A Pathway to Self-Acceptance: TRUST
At A Positive Start CIC, I often come back to our framework TRUST, because building self-trust is the foundation of any healing journey.
✨ Trigger recognition – Notice what comes up when you hear “love yourself unconditionally.” Does it spark discomfort, disbelief, or numbness? That awareness is the first step.
✨ Reassurance – Remind yourself that it’s normal to find this hard. Struggling doesn’t mean you’re failing – it means you’re human.
✨ Understanding – Explore where these difficulties come from, with compassion. Was love conditional in your past? Do old survival patterns still echo in your present?

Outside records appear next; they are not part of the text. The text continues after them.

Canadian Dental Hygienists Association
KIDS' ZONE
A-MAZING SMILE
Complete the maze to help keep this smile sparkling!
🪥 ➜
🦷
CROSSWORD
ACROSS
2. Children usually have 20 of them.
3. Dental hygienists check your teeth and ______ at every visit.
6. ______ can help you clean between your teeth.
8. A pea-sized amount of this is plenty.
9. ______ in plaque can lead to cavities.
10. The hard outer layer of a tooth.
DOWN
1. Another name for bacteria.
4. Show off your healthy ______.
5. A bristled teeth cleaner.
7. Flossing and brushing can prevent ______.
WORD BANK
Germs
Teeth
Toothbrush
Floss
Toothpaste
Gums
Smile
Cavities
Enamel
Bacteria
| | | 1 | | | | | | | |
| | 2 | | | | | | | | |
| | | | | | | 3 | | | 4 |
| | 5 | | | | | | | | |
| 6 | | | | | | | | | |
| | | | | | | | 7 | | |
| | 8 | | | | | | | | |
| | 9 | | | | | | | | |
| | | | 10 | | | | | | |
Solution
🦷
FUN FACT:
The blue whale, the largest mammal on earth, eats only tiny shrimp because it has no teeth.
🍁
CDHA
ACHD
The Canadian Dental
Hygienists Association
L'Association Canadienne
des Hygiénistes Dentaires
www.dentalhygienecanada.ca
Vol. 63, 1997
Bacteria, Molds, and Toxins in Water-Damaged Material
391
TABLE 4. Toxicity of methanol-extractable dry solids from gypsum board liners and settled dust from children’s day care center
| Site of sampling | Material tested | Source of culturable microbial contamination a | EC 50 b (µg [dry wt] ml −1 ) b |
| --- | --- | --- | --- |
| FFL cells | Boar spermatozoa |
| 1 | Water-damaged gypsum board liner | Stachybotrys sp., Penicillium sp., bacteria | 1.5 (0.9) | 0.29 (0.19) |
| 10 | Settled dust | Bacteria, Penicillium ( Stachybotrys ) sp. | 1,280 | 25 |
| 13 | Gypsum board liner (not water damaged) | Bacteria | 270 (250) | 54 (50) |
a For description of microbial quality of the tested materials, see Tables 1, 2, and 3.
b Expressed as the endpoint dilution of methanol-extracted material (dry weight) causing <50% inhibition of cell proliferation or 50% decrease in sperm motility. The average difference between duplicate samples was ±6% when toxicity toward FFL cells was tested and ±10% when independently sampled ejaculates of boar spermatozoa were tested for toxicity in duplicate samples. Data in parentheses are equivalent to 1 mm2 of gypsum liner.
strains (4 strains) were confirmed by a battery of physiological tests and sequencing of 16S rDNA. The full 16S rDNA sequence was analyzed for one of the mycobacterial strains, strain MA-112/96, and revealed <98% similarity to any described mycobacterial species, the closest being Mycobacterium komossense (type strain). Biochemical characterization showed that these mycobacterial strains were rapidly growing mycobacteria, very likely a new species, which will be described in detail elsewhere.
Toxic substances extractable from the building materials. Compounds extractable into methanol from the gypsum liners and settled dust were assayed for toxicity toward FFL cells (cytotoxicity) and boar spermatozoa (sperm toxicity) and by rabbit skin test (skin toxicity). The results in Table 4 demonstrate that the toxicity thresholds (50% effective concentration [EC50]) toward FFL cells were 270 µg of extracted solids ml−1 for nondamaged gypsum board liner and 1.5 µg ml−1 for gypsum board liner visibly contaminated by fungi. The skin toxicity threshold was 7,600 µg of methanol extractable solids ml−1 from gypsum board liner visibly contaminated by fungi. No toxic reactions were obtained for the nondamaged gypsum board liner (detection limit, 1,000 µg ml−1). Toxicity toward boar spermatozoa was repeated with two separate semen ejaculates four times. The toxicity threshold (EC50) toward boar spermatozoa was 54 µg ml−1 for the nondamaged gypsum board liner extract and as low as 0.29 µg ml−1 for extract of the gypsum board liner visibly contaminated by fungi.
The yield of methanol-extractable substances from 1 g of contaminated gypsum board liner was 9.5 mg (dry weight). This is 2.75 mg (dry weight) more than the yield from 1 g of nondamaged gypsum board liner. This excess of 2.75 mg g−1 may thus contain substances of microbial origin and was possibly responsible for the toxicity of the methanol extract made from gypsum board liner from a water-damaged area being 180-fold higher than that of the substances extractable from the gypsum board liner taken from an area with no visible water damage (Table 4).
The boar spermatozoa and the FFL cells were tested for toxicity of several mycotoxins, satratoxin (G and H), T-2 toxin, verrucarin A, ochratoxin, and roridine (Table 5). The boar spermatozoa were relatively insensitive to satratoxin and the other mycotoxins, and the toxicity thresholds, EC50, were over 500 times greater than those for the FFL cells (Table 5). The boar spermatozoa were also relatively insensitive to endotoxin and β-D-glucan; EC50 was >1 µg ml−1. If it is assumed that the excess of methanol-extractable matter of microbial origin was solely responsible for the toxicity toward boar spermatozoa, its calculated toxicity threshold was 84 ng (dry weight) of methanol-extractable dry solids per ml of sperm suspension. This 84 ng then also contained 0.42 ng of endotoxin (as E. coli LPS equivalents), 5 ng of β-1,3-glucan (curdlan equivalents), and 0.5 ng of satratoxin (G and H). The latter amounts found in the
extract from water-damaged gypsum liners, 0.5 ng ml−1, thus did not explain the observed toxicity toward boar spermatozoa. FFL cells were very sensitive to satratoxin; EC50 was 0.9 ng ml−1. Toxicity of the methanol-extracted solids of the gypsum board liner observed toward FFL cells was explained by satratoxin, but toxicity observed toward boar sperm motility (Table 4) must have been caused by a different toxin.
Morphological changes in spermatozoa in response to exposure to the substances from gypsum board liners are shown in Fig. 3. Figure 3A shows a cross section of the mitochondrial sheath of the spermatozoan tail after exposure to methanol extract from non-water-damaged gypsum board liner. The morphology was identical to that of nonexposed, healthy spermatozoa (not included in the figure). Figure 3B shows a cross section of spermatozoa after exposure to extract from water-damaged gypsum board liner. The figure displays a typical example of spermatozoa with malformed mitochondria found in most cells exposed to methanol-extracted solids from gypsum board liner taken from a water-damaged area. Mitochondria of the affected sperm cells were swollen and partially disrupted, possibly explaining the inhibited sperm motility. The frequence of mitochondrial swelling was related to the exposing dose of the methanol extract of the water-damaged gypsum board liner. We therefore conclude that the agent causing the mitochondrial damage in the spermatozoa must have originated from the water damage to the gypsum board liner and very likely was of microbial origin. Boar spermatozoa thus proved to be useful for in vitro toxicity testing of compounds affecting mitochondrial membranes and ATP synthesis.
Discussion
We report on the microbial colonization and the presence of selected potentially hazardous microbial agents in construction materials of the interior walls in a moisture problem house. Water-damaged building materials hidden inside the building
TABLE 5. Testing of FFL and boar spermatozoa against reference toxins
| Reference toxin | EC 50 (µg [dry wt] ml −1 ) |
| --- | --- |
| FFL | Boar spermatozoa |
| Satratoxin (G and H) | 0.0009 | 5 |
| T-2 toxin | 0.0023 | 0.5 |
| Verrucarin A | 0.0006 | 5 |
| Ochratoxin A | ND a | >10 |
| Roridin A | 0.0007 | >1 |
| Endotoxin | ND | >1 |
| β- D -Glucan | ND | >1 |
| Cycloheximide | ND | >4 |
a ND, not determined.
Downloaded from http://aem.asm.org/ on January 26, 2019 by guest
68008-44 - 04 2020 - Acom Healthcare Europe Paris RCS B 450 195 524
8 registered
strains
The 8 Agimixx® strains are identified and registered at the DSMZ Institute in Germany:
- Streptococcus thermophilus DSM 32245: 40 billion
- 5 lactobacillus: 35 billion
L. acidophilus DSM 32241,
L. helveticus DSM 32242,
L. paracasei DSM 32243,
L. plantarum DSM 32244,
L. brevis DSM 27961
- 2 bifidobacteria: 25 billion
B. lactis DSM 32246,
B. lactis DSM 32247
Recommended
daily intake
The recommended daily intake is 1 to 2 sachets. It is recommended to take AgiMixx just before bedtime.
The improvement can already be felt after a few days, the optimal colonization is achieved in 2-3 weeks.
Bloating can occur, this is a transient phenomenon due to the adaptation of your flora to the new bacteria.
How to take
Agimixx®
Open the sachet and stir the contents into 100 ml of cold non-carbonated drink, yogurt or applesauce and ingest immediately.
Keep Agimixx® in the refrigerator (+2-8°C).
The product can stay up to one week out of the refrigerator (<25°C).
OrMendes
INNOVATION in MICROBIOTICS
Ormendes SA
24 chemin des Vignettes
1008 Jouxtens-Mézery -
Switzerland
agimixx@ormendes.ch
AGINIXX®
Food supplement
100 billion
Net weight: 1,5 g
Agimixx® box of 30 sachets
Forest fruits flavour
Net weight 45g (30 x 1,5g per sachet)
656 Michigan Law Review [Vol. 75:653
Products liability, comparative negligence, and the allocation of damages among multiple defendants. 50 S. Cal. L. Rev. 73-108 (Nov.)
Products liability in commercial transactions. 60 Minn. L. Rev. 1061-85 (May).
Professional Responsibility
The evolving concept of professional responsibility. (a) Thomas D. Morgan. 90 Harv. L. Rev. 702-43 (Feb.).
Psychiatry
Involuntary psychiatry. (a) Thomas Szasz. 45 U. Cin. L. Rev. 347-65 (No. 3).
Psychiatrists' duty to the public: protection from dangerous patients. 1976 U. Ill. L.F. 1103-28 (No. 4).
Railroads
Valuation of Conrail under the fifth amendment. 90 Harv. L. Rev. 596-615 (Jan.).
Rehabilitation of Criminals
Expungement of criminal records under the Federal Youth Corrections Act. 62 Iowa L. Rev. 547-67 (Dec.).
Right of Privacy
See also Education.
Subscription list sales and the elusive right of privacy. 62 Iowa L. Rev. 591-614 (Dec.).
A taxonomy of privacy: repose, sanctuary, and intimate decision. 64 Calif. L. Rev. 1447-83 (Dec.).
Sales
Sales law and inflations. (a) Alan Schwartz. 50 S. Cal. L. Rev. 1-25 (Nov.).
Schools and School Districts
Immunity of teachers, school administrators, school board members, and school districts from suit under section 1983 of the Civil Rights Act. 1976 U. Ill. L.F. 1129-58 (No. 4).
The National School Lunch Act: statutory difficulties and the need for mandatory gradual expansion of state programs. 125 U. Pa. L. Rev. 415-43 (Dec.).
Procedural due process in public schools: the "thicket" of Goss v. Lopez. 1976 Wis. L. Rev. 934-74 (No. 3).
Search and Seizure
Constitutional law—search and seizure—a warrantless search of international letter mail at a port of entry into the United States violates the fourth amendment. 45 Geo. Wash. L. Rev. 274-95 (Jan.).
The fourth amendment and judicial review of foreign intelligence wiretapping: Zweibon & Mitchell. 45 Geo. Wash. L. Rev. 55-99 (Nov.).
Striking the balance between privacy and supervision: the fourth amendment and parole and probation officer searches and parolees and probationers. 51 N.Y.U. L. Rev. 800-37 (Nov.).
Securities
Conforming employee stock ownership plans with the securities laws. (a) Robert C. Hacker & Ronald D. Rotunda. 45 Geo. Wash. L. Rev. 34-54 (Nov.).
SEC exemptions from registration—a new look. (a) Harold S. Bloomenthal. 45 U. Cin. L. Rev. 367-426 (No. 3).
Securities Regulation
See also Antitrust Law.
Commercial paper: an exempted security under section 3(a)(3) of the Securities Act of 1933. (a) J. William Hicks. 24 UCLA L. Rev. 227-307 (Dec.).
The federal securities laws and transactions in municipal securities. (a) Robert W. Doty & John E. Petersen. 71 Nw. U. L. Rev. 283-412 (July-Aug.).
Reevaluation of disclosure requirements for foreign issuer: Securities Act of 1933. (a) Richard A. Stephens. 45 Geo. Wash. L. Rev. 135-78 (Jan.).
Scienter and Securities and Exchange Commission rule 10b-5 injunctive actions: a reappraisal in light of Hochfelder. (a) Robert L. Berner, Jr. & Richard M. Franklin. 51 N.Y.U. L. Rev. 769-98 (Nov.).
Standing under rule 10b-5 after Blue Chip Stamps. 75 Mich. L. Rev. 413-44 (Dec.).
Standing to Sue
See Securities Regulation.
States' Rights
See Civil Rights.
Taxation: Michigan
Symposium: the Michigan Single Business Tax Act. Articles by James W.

✨ Safety – Create moments of calm and regulation where acceptance feels possible – whether through breath, movement, connection, or simply pausing.
✨ Truth – Honour your lived reality. Unconditional self-acceptance isn’t about pretending you’re always okay; it’s about acknowledging your truth without shame.
In Closing
Self-love isn’t a final destination. It’s a daily practice of choosing not to abandon yourself – especially when life feels heavy.
Sometimes unconditional love looks like celebration, but more often it looks like patience, persistence, and small acts of kindness.
So if the words “love yourself unconditionally” feel out of reach today, start smaller. Offer yourself compassion in one moment, one breath, one choice. Over time, these moments weave together into a foundation of trust – the kind of trust that allows love and acceptance to grow.
Because you are worth showing up for, exactly as you are.